[Records excerpted from a collection]
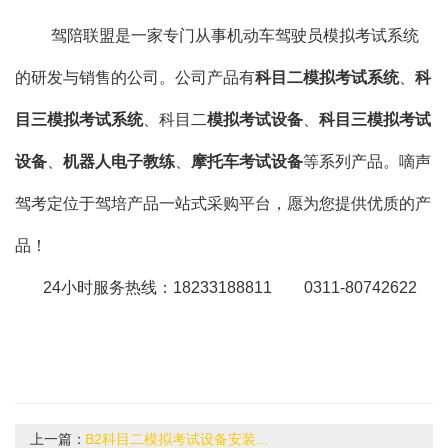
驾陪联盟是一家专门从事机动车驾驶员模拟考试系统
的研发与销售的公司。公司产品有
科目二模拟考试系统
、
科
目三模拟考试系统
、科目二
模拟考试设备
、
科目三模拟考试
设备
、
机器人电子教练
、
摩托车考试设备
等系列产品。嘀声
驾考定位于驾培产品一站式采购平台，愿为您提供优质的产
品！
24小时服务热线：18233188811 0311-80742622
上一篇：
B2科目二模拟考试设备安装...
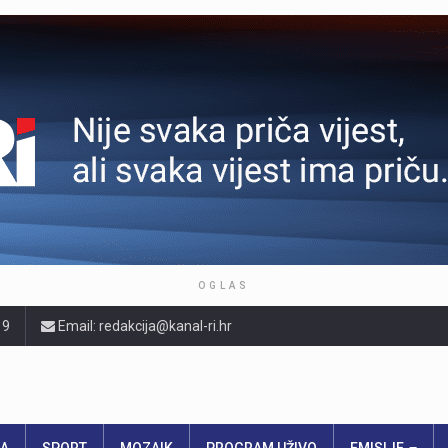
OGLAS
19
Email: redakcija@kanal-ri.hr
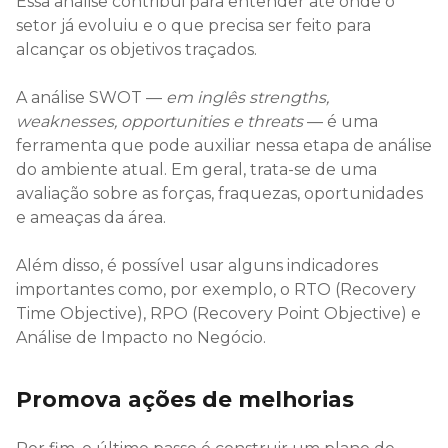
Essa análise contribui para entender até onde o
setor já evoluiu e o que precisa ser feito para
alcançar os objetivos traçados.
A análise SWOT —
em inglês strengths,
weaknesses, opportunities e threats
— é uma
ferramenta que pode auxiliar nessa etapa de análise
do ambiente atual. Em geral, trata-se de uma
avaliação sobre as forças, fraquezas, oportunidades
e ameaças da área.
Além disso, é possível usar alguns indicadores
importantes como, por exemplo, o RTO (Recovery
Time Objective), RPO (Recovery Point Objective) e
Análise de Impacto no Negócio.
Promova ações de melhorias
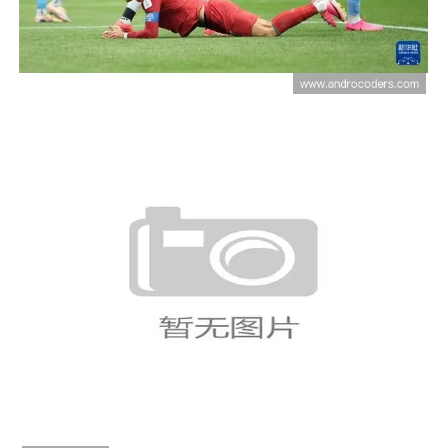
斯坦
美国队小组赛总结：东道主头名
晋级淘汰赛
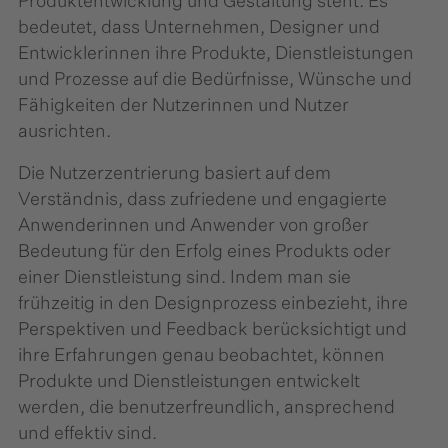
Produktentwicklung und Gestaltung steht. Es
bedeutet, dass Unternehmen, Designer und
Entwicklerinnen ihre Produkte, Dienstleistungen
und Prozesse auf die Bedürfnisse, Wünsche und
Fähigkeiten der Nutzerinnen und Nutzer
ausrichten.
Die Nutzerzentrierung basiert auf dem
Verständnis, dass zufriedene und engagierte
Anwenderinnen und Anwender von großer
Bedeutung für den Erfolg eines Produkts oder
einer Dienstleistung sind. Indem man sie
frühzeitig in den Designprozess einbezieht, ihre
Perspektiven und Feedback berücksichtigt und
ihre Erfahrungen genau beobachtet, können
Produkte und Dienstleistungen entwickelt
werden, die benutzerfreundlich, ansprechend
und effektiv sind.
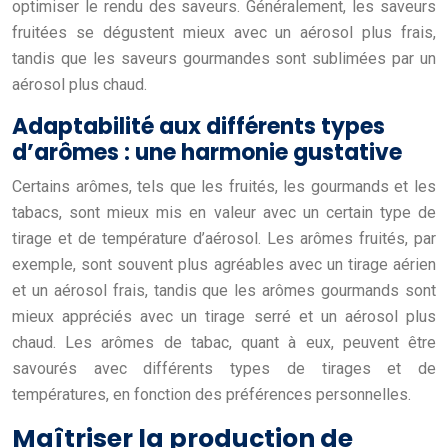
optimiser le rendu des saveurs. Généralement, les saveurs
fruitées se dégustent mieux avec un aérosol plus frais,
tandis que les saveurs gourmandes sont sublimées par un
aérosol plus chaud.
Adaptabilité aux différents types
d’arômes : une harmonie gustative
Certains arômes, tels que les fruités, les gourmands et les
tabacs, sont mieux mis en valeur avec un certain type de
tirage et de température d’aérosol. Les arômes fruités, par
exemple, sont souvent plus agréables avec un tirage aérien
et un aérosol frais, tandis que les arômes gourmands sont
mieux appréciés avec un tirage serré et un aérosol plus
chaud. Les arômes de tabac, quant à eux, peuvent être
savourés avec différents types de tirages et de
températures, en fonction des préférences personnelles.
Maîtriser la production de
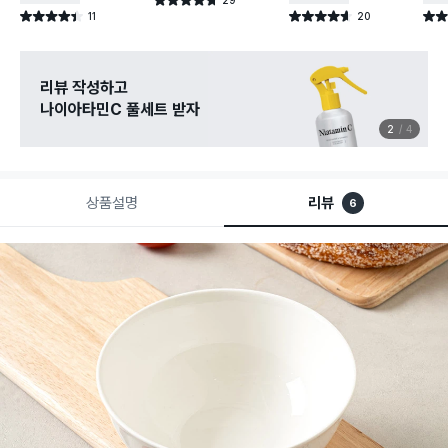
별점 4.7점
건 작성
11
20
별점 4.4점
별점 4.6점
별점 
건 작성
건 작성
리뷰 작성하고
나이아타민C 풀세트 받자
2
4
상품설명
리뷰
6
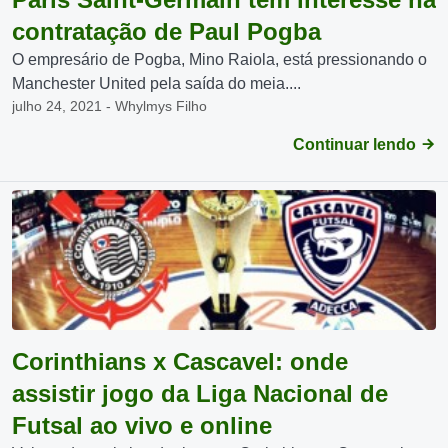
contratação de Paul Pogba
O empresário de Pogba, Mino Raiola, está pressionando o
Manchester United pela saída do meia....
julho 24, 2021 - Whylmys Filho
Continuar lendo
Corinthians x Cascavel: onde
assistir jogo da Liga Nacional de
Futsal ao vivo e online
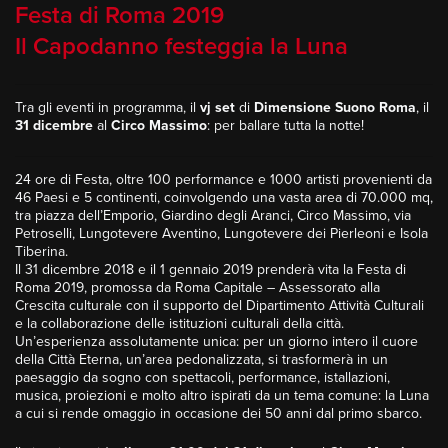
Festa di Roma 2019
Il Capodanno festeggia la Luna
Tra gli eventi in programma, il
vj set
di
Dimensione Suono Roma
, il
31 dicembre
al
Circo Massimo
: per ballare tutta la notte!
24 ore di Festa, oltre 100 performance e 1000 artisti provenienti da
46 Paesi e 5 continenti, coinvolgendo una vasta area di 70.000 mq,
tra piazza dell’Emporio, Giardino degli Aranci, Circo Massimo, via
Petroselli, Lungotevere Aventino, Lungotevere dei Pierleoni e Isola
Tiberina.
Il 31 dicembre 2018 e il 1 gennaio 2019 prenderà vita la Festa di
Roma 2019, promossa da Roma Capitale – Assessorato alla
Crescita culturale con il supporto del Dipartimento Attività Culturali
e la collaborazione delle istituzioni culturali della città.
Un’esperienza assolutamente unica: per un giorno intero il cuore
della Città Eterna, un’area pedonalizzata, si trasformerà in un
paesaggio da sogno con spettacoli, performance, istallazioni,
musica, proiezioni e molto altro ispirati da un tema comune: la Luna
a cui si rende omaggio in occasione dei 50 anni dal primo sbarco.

What you need to do
When pictures appear in the records above, leave them out and reproduce exactly each line from the first through the line containing "mieux appréciés avec", both included.

Task answer
驾陪联盟是一家专门从事机动车驾驶员模拟考试系统
的研发与销售的公司。公司产品有
科目二模拟考试系统
、
科
目三模拟考试系统
、科目二
模拟考试设备
、
科目三模拟考试
设备
、
机器人电子教练
、
摩托车考试设备
等系列产品。嘀声
驾考定位于驾培产品一站式采购平台，愿为您提供优质的产
品！
24小时服务热线：18233188811 0311-80742622
上一篇：
B2科目二模拟考试设备安装...
OGLAS
19
Email: redakcija@kanal-ri.hr
Essa análise contribui para entender até onde o
setor já evoluiu e o que precisa ser feito para
alcançar os objetivos traçados.
A análise SWOT —
em inglês strengths,
weaknesses, opportunities e threats
— é uma
ferramenta que pode auxiliar nessa etapa de análise
do ambiente atual. Em geral, trata-se de uma
avaliação sobre as forças, fraquezas, oportunidades
e ameaças da área.
Além disso, é possível usar alguns indicadores
importantes como, por exemplo, o RTO (Recovery
Time Objective), RPO (Recovery Point Objective) e
Análise de Impacto no Negócio.
Promova ações de melhorias
斯坦
美国队小组赛总结：东道主头名
晋级淘汰赛
Produktentwicklung und Gestaltung steht. Es
bedeutet, dass Unternehmen, Designer und
Entwicklerinnen ihre Produkte, Dienstleistungen
und Prozesse auf die Bedürfnisse, Wünsche und
Fähigkeiten der Nutzerinnen und Nutzer
ausrichten.
Die Nutzerzentrierung basiert auf dem
Verständnis, dass zufriedene und engagierte
Anwenderinnen und Anwender von großer
Bedeutung für den Erfolg eines Produkts oder
einer Dienstleistung sind. Indem man sie
frühzeitig in den Designprozess einbezieht, ihre
Perspektiven und Feedback berücksichtigt und
ihre Erfahrungen genau beobachtet, können
Produkte und Dienstleistungen entwickelt
werden, die benutzerfreundlich, ansprechend
und effektiv sind.
optimiser le rendu des saveurs. Généralement, les saveurs
fruitées se dégustent mieux avec un aérosol plus frais,
tandis que les saveurs gourmandes sont sublimées par un
aérosol plus chaud.
Adaptabilité aux différents types
d’arômes : une harmonie gustative
Certains arômes, tels que les fruités, les gourmands et les
tabacs, sont mieux mis en valeur avec un certain type de
tirage et de température d’aérosol. Les arômes fruités, par
exemple, sont souvent plus agréables avec un tirage aérien
et un aérosol frais, tandis que les arômes gourmands sont
mieux appréciés avec un tirage serré et un aérosol plus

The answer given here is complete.